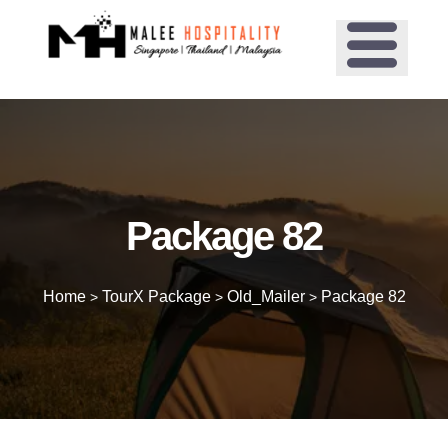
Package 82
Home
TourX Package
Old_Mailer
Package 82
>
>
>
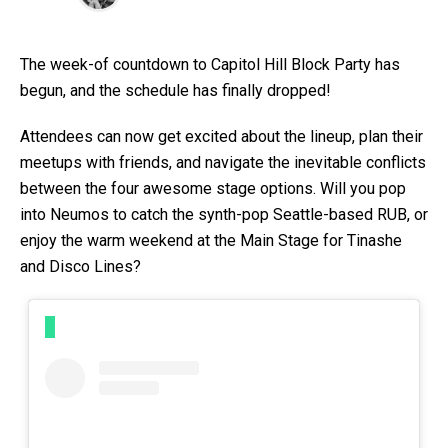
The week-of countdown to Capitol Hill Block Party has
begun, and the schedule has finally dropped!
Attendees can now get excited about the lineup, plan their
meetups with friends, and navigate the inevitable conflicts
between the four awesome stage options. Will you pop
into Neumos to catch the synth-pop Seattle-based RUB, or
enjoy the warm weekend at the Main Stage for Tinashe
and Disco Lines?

+ + + + +

Render the text lines from all the rows above as a numbered list, skipping any blank lines and leaving the pictures out.

### [Task result]
1. Package 82
2. Home
3. TourX Package
4. Old_Mailer
5. Package 82
6. >
7. >
8. >
9. The week-of countdown to Capitol Hill Block Party has
10. begun, and the schedule has finally dropped!
11. Attendees can now get excited about the lineup, plan their
12. meetups with friends, and navigate the inevitable conflicts
13. between the four awesome stage options. Will you pop
14. into Neumos to catch the synth-pop Seattle-based RUB, or
15. enjoy the warm weekend at the Main Stage for Tinashe
16. and Disco Lines?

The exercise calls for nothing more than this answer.